仲長統(ちゅうちょうとう)

【姓名】 仲長統(ちゅうちょうとう) 【あざな】 公理(こうり)

【原籍】 山陽郡(さんようぐん)

【生没】 ?~220年(?歳)

【吉川】 登場せず。
【演義】 登場せず。
【正史】 登場人物。『魏書(ぎしょ)・劉劭伝(りゅうしょうでん)』に付された「仲長統伝」あり。

変わり者に見えたという学者

父母ともに不詳。

仲長統は若いころから学問を好み、様々な書物を読みあさり文章表現が豊かだった。20余歳の時に青州(せいしゅう)・徐州(じょしゅう)・幷州(へいしゅう)・冀州(きしゅう)一帯に遊学したが、彼と付き合った者の多くが評価したという。

幷州刺史(へいしゅうしし)の高幹(こうかん。袁紹〈えんしょう〉の甥)は高い身分と名声を持ち、故郷を離れている四方の人士を招聘(しょうへい)しており、彼のもとに身を寄せる者が多くいた。

あるとき仲長統が高幹を訪ね、こう警告する。

「殿は大いなるご意志をお持ちですが、それに見合う才能をお持ちではありません。

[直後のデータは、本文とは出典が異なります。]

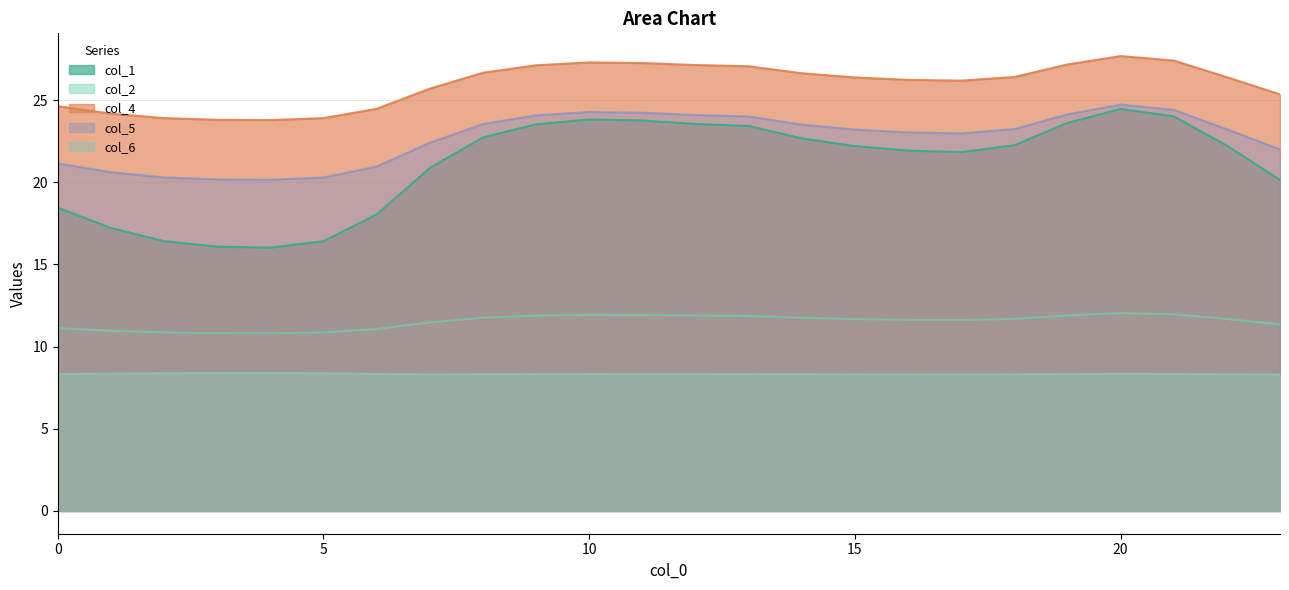

What is the value of the col_1 point at the 1st from the left?

18.5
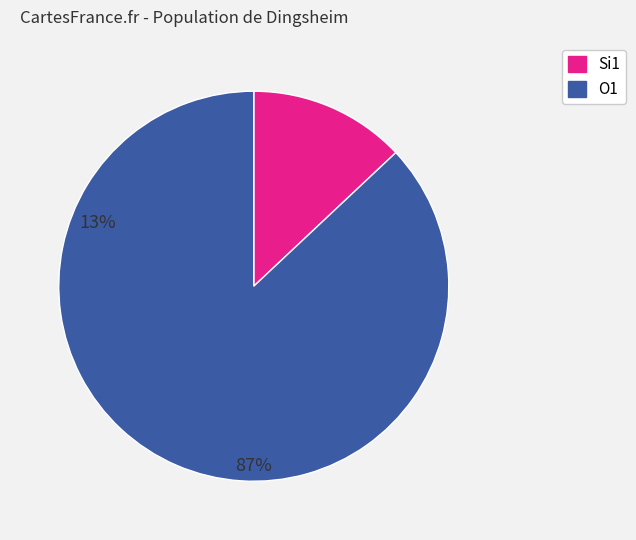

What is the ratio of the value at O1 to the value at Si1?

6.7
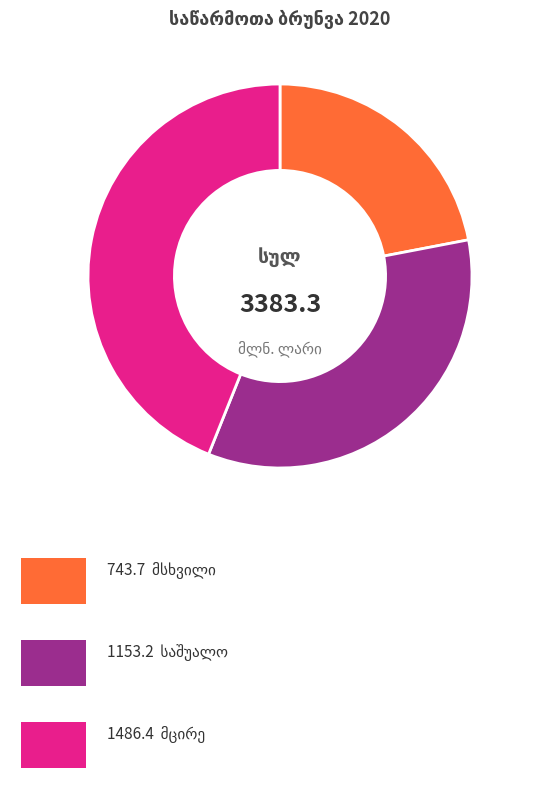

Does any single category account for the majority?

No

また、人を招くのを好んでおられますが、その人物を見分けることがおできになりません。殿のため、謹んでご注意を申し上げる次第です」

だが高幹は自信過剰だったので、この言葉を受け入れようとしなかった。仲長統が去ってからほどなくして高幹が失敗したため、幷州や冀州の人士は彼の見識を認めることになった。

204年、高幹は曹操(そうそう)に降り「幷州刺史」を務めていたが、翌205年に背いた。しかし、曹操自ら討伐に乗り出したこともあり、翌206年に敗死した。

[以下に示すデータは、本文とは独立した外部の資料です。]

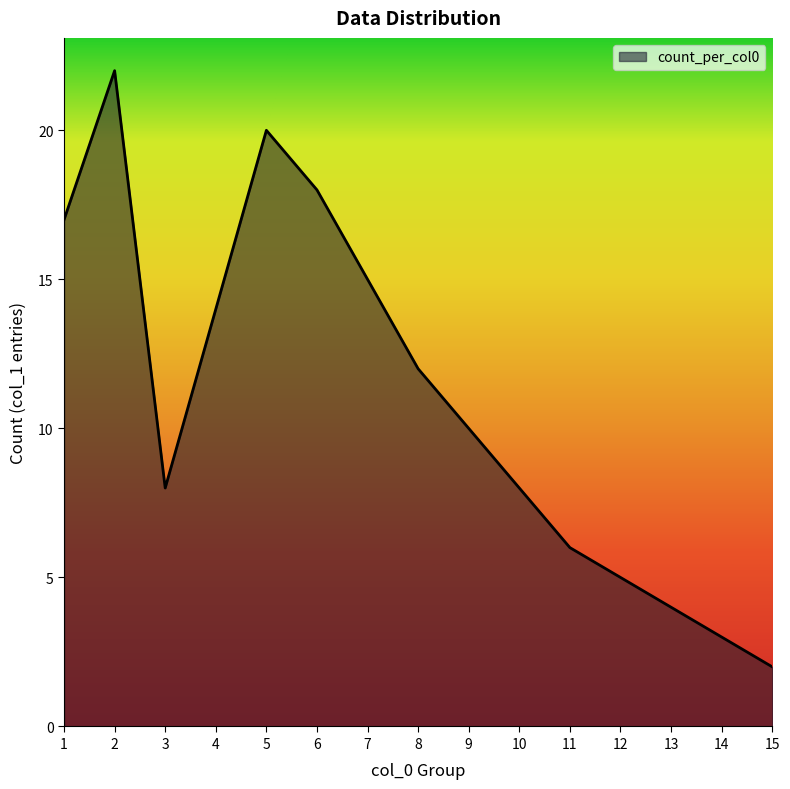

Which has a higher value, 2 or 11?

2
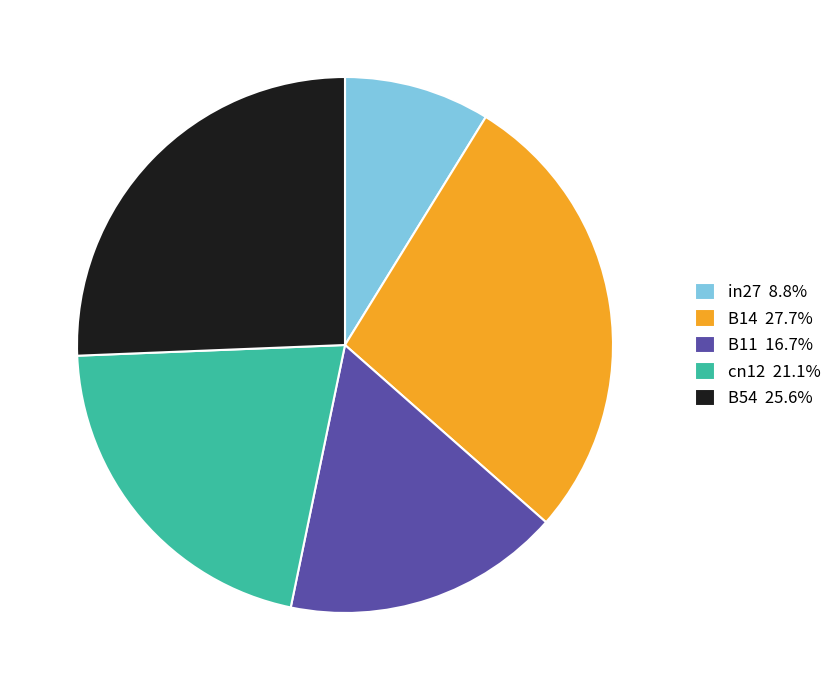

The B54 slice represents 35% of the pie. True or false?

False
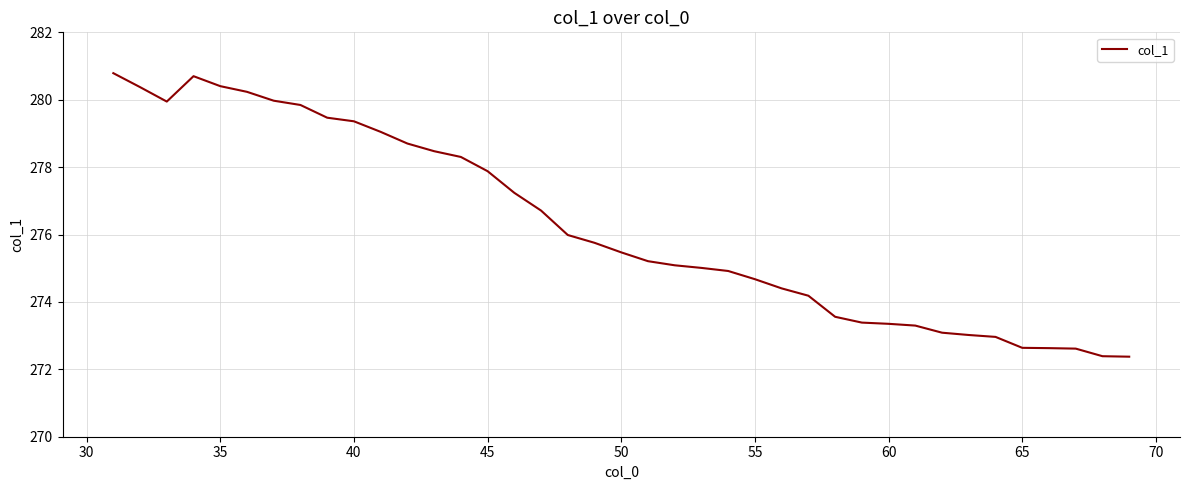

What is the minimum value shown in the chart?

272.4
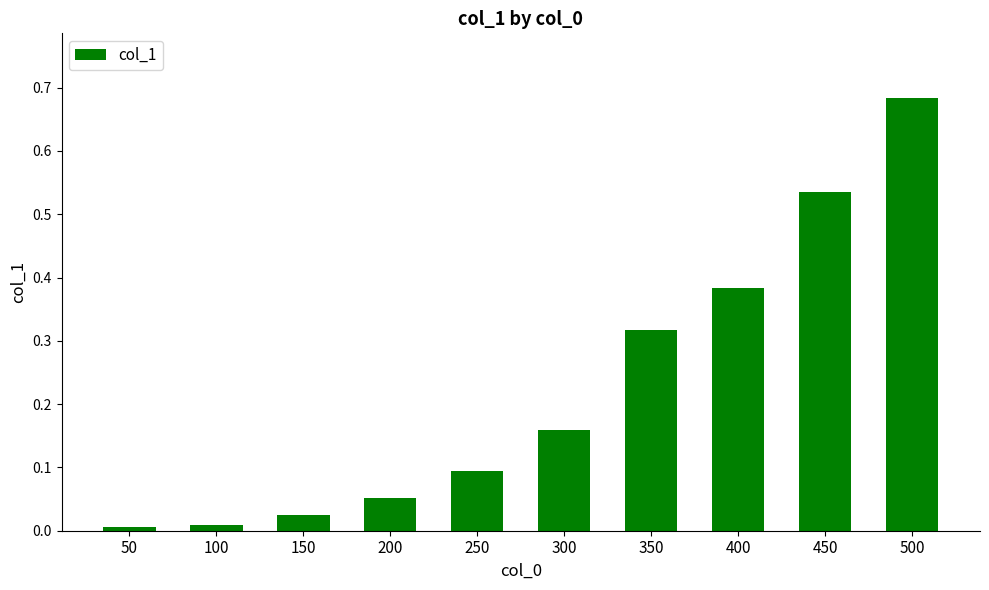

What is the sum of all values?

2.3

大司農(だいしのう)の常林(じょうりん)が仲長統と上党(じょうとう)にいたとき、常林が繆襲(びゅうしゅう)に言った。

「仲長統は他人の束縛を受け付けず、勇敢に直言し小さな節義にこだわらない。諸郡が招聘して任官しようとしても、彼はいつも病気を理由に就任しない」

仲長統は、沈黙しているのかと思うと突然しゃべりだしたり、態度もころころ変わるので、彼のことを「狂生(狂人)」と呼ぶ者もいた。

献帝(けんてい)が許(きょ)にあった(196~220年)ころ、仲長統は尚書令(しょうしょれい)の荀イク(じゅんいく)の推挙を受けて「尚書郎(しょうしょろう)」に任ぜられる。のち曹操の「参軍事(さんぐんじ)」を経て再び「尚書郎」に戻った。

仲長統は古今にわたる世俗の事件を論説し、それに関する論文を著し「昌言(しょうげん)」と名付けたが、これは全部で24編あった。

そして220年に死去したが、このとき40余歳だったという。

管理人「かぶらがわ」より

本伝には記事が少なく、上で挙げたものは本伝の裴松之注(はいしょうしちゅう)に引く、友人の繆襲が著した「仲長統の『昌言』を奉る表」によるところが大きいです。仲長統は変わり者に見えたそうですが、天才にはそういう人も多いですよね。

なお、常林が「大司農」を務めたのは曹丕の時代(220~226年)のことなので、常林が仲長統とともに上党にいた時期というのはイマイチよくわかりませんでした。「のち『大司農』になった常林」という意味合いなのかもしれません。